In nome della libertà corre Margherita e corre il fratello Arnaldo il 19 luglio del 1943, sotto i colpi del primo bombardamento di Roma da parte degli Alleati: fu una data fatale nell’evolversi della Seconda guerra mondiale, attorno cui Walter Veltroni ci coinvolge e ci interroga con La scelta, il suo nuovo romanzo che arriva in libreria per Rizzoli con i sentimenti della finzione letteraria e con la forza della memoria storica, in un momento in cui la minaccia di una terza guerra mondiale e migliaia di vittime innocenti riportano tragicamente indietro le lancette dell’orologio del mondo.

-*-*-

Cosa fare:
1) Elenca tutti i nomi di persona presenti nel brano sul romanzo La scelta.
2) Per favore, riprendi il brano sul romanzo La scelta e proseguilo con qualche frase a partire dalla sua ultima.
Le righe sono materiale a sé, indipendente dal brano sul romanzo La scelta.

-*-*-

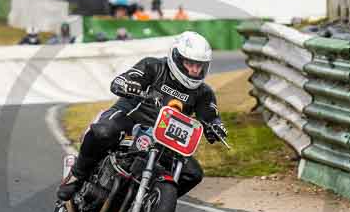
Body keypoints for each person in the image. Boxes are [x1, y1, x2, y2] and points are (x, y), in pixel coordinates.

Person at [57, 31, 227, 201]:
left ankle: (151, 205)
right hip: (130, 118)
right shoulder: (153, 66)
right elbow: (128, 77)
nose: (195, 70)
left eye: (200, 65)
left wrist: (215, 126)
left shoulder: (204, 92)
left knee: (193, 174)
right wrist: (127, 84)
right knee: (103, 132)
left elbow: (210, 115)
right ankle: (76, 175)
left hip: (164, 137)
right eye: (190, 63)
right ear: (176, 57)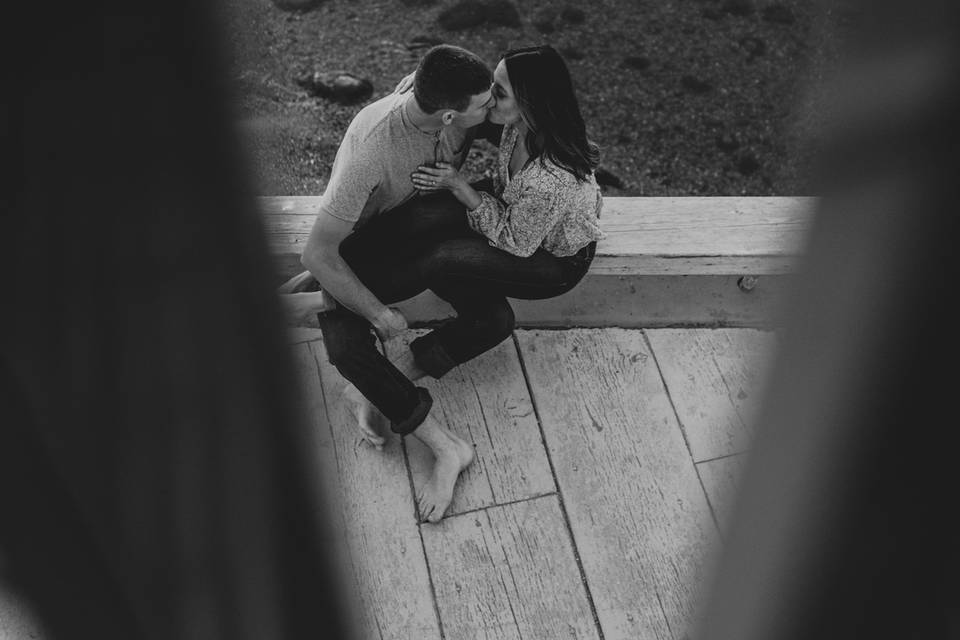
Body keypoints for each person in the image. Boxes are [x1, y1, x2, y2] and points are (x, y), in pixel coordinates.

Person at [287, 44, 604, 523]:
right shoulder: (488, 120)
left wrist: (460, 187)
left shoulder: (544, 172)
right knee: (491, 317)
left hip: (545, 261)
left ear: (528, 105)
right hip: (501, 214)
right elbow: (431, 96)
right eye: (490, 92)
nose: (491, 102)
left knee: (439, 260)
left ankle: (330, 309)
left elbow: (518, 241)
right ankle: (355, 341)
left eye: (498, 93)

-*-*-

Risultati:
1) Margherita, Arnaldo, Walter Veltroni

2)
La scelta di allora non è troppo diversa da quella che dobbiamo fare oggi
La storia della Seconda guerra mondiale racconta che nella mattina e nel pomeriggio del 19 luglio 1943 oltre cinquecento bombardieri statunitensi bersagliarono lo scalo ferroviario Littorio, a nord di Roma, e l’aeroporto di Ciampino. Morirono circa tremila civili e altri diecimila furono feriti; metà delle vittime si trovavano nel quartiere di San Lorenzo, il più colpito dall’attacco aereo. Nelle stesse ore a Feltre, in provincia di Belluno, Benito Mussolini trattava con Adolf Hitler le mosse da fare in seguito allo sbarco delle truppe alleate in Sicilia, avvenuto due settimane prima. Giorni tragici, incerti e cupi che culminarono nella tarda serata del 25 luglio quando l’EIAR, l’Ente italiano per le audizioni radiofoniche, interrompeva le trasmissioni per diffondere un comunicato straordinario: il Duce si era dimesso. Re Vittorio Emanuele III assumeva il controllo supremo di tutte le forze armate e nominava capo del governo il maresciallo d’Italia Pietro Badoglio. Dopo quasi ventun anni, crollava il regime fascista.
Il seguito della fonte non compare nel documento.